TWO thousand more jobs will go in Renault plants Europe-wide and 900 of them will be in France; the automobile manufacturer will announce the details on Thursday, September 18th.
These cuts are in addition to those announced last Tuesday, September 9th and are part of the same long-trailed, major redundancy programme.
Last week the firm said it plans to eliminate 3,000 white-collar jobs at several centres across France and 1,000 front line production jobs at its Sandouville (Seine-Maritime) factory.
In response the CGT immediately called a national Renault strike for last Thursday but a convincing programme of action is yet to be formulated.
Previous ‘rationalisation’ between 2005 and 2007 saw Renault’s French workforce being cut by 7,000.
The company’s present cut-backs are in response to a big drop in profits in particular caused by the slow-down in the European market and the failure of the Laguna model to meet its sales targets.
In the first six months of this year its production in France was down by 21%.
Renault wants to meet a projected 6% operational profit margin for 2009 by reducing its build costs by 10%.
Renault is also pinning its hopes on the future success of the Megane III, to be introduced in November in France and a Scenic model to be launched next year.
The Megane III will be produced at Palencia, Spain, and the Scenic at Douai in the north of France.
The company also has plants in Romania, Russia and South Africa working flat out producing the profitable low-cost model, the Logan.

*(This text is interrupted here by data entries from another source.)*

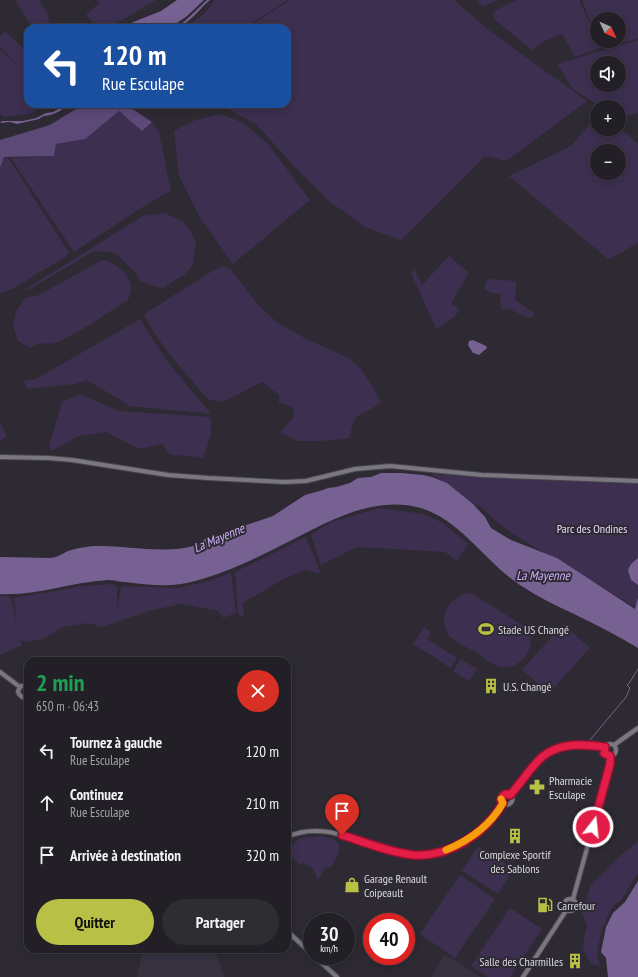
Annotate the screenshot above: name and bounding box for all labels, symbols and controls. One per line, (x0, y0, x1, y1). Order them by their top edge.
north arrow (590, 12, 626, 48)
map controls (590, 12, 626, 180)
text: 120 m (102, 36, 166, 73)
icon: left (36, 40, 88, 92)
button: sound (590, 56, 626, 92)
text: Rue Esculape (102, 72, 184, 95)
button: + (590, 100, 626, 136)
button: − (590, 144, 626, 180)
water label: La Mayenne (191, 519, 249, 556)
park label: Parc des Ondines (557, 521, 627, 536)
water label: La Mayenne (516, 567, 571, 584)
sports icon: Stade US Changé (477, 620, 495, 638)
place label: Stade US Changé (498, 622, 569, 637)
text: 2 min (36, 667, 84, 698)
button: close (237, 670, 279, 712)
building icon: U.S. Changé (482, 677, 500, 695)
place label: U.S. Changé (503, 679, 551, 694)
text: 650 m · 06:43 (36, 698, 99, 715)
text: Tournez à gauche (70, 733, 162, 752)
icon: left (36, 740, 58, 762)
text: 120 m (246, 742, 279, 761)
text: Rue Esculape (70, 752, 130, 769)
place label: Pharmacie Esculape (549, 773, 592, 802)
pharmacy icon: Pharmacie Esculape (528, 778, 546, 796)
text: Continuez (70, 785, 123, 804)
icon: ahead (36, 792, 58, 814)
text: 210 m (246, 794, 279, 813)
pin (325, 794, 359, 835)
icon: arrive (331, 800, 353, 822)
text: Rue Esculape (70, 804, 130, 821)
position arrow (572, 806, 614, 848)
building icon: Complexe Sportif des Sablons (506, 827, 524, 845)
icon: arrive (36, 844, 58, 866)
text: Arrivée à destination (70, 846, 181, 865)
text: 320 m (246, 846, 279, 865)
place label: Complexe Sportif des Sablons (479, 847, 552, 876)
place label: Garage Renault Coipeault (364, 871, 428, 900)
shop icon: Garage Renault Coipeault (343, 876, 361, 894)
fuel station icon: Carrefour (536, 896, 554, 914)
place label: Carrefour (557, 898, 596, 913)
button: Quitter (36, 899, 154, 945)
button: Partager (162, 899, 279, 945)
speed limit sign: 40 (363, 913, 415, 965)
text: 30 (319, 921, 339, 947)
text: km/h (320, 942, 338, 955)
building icon: Salle des Charmilles (566, 952, 584, 970)
place label: Salle des Charmilles (479, 954, 563, 969)

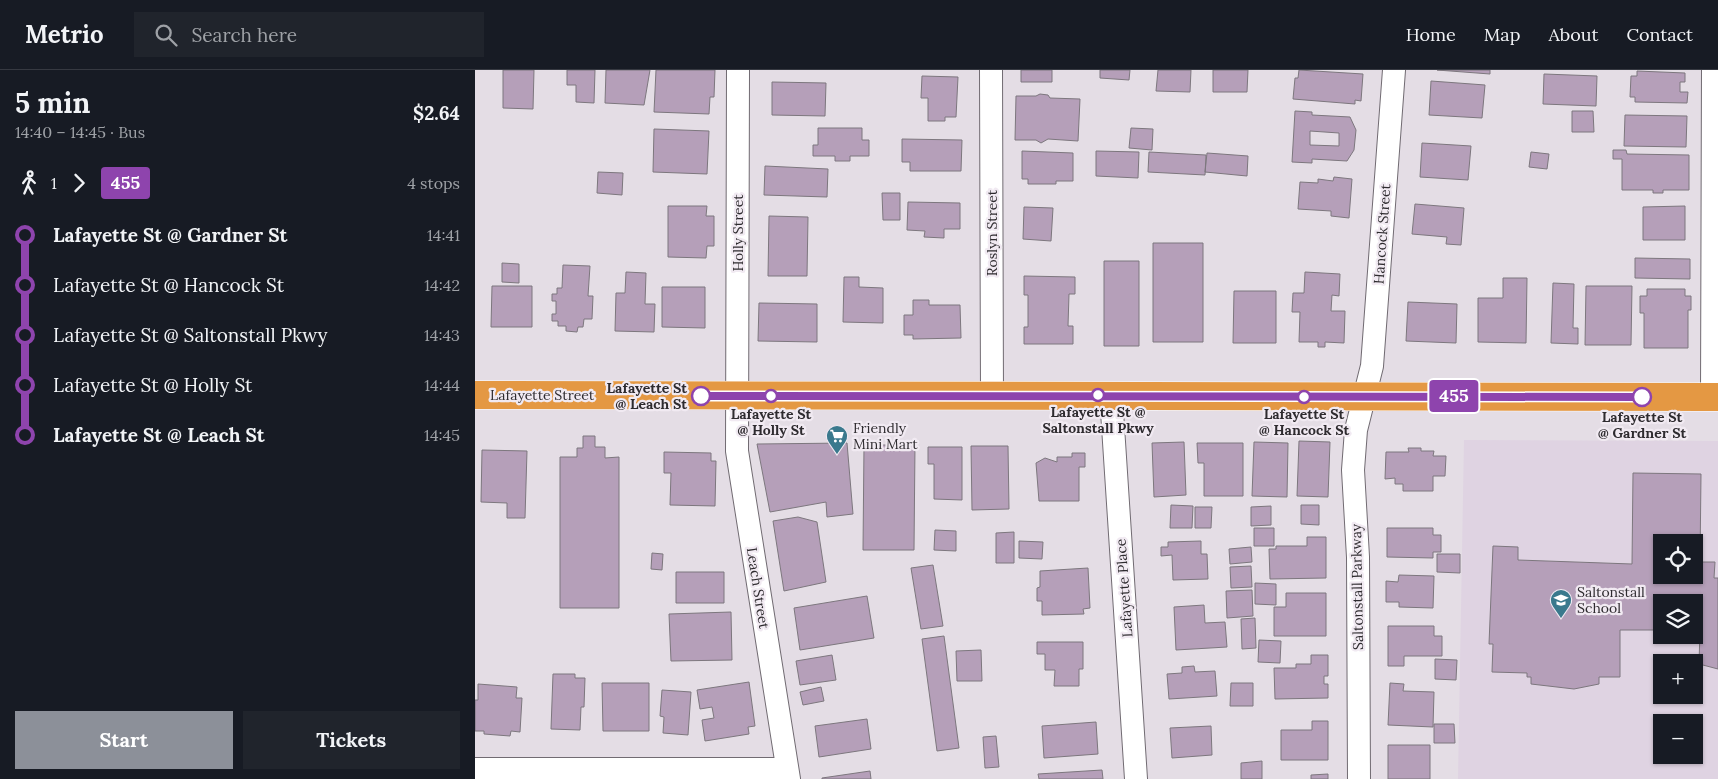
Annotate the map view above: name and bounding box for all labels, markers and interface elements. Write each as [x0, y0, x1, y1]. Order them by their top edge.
search box [134, 12, 484, 57]
text: Metrio [25, 19, 104, 50]
icon: search [152, 21, 180, 49]
text: Search here [192, 23, 297, 47]
text: Home [1406, 23, 1456, 46]
text: Map [1484, 23, 1520, 46]
text: About [1548, 23, 1598, 46]
text: Contact [1626, 23, 1693, 46]
text: 5 min [15, 85, 90, 121]
text: $2.64 [413, 101, 460, 125]
text: 14:40 – 14:45 · Bus [15, 122, 145, 142]
icon: walk [15, 169, 43, 197]
icon: forward [65, 169, 93, 197]
text: 455 [111, 171, 140, 194]
text: 1 [51, 173, 57, 193]
text: 4 stops [407, 173, 460, 193]
street label: Hancock Street [1370, 183, 1395, 285]
street label: Roslyn Street [983, 189, 1001, 276]
street label: Holly Street [729, 194, 747, 272]
text: Lafayette St @ Gardner St [53, 223, 287, 247]
text: 14:41 [427, 225, 460, 245]
text: Lafayette St @ Hancock St [53, 273, 284, 297]
text: 14:42 [424, 275, 460, 295]
text: Lafayette St @ Saltonstall Pkwy [53, 323, 328, 347]
text: 14:43 [424, 325, 460, 345]
text: Lafayette St @ Holly St [53, 373, 252, 397]
text: 14:44 [424, 375, 460, 395]
place label: Lafayette St @ Leach St [607, 379, 687, 413]
line badge: 455 [1425, 380, 1483, 412]
text: 455 [1439, 384, 1469, 407]
street label: Lafayette Street [490, 386, 595, 404]
marker: Lafayette St @ Leach St [691, 386, 711, 406]
marker: Lafayette St @ Gardner St [1632, 387, 1652, 407]
marker: Lafayette St @ Saltonstall Pkwy [1091, 388, 1105, 402]
marker: Lafayette St @ Holly St [764, 389, 778, 403]
marker: Lafayette St @ Hancock St [1297, 390, 1311, 404]
place label: Lafayette St @ Saltonstall Pkwy [1042, 403, 1154, 437]
place label: Lafayette St @ Holly St [731, 405, 811, 439]
place label: Lafayette St @ Hancock St [1259, 405, 1350, 439]
place label: Lafayette St @ Gardner St [1598, 408, 1686, 442]
place label: Friendly Mini Mart [853, 419, 918, 453]
text: Lafayette St @ Leach St [53, 423, 265, 447]
supermarket icon: Friendly Mini Mart [825, 424, 849, 455]
text: 14:45 [424, 425, 460, 445]
street label: Saltonstall Parkway [1347, 523, 1367, 650]
map controls [1653, 534, 1703, 764]
button: locate [1653, 534, 1703, 584]
street label: Lafayette Place [1112, 538, 1136, 638]
street label: Leach Street [743, 546, 773, 631]
place label: Saltonstall School [1577, 583, 1645, 617]
school or university icon: Saltonstall School [1549, 588, 1573, 619]
button: layers [1653, 594, 1703, 644]
button: + [1653, 654, 1703, 704]
button: Start [15, 711, 233, 769]
button: Tickets [243, 711, 460, 769]
button: − [1653, 714, 1703, 764]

In view of the rapidly deepening economic crisis its French restructuring plans may soon be out of date.
Peugeot Citroën, the other major French automobile company, is also chopping its workforce with 700 temporary workers to go at its Poissy site and 1,000 others at its Rennes factory.
In one year, Peugeot Citroën has shed 10,000 personnel, nearly all in France.
The Power 8 plan is no more; enter Power 8 Plus.
EADS the parent company of Airbus has changed tack in the face of massive resistance to the job-cutting Power 8 Plan (10,000 to go and massive savings through off-loading production sites) and a reassessment of future profitability in the light of the deteriorating economic situation.
The new Power 8 Plus plan is to concentrate not on immediate redundancies but an acceleration of the outsourcing of its activities to countries where production costs are much lower instead, and into the dollar zones; in the meantime current jobs are needed because of a good order book.
One of EADS’s companies will create a subsidiary producing parts in Tunisia and a similar project is expected to be set up in Romania.
This news is causing much concern in the Region Midi Pyrenees where some 400 firms employing 53,000 workers are engaged in sub-contract work with Airbus.
Jean-François Knepper of Force Ouvrière (FO) at Airbus said, ‘These transfers [of work to Tunisia] are going to be to the detriment of local French subcontractors.’
In addition, there is going to be increased investment in engineering design, research and development abroad.
The offices already set up in China, India, United States and Russia will double in size to around three or four hundred local engineers each.
The unions think that this will contribute to a loss of know-how in the long term in France.
The FO’s Knepper stated, ‘We are putting ourselves in the position of helping China and India to become our future competitors.’
Airbus has suffered a blow with the decision of the Pentagon to suspend the contract for the provision of 179 giant in-flight refuelling airplanes won in February last by the French firm in partnership with the US’s Northrop-Grumman.
The competition with Boeing to provide the planes had been going on for seven years. It is thought that a new competition, probably to be set up during the next presidency, may well favour Boeing and there is talk of US protectionism.
The Pope is currently visiting France and was welcomed by President Sarkozy at the Élysée Palace where both made speeches to a select audience of the French great and good.
Sarkozy took the opportunity to advance his ideas on the French secular state in promoting his ‘open secularism’ which has lately mutated from ‘positive secularism’.
This amounts a back-door attack on the law of 1905, which firmly establishes the separation of state and church, as he advocates a ‘secularism’ which bows down before religion.
The right-wing president showed his regard for French catholicism as soon as he arrived at the Élysée in 2007.
He wishes religions to be better represented at official occasions for example the Economic and Social Council.
Sarkozy’s crossing of the traditional French presidential line on secularism has been taken by many as a step too far, and contemptuous of republican principles.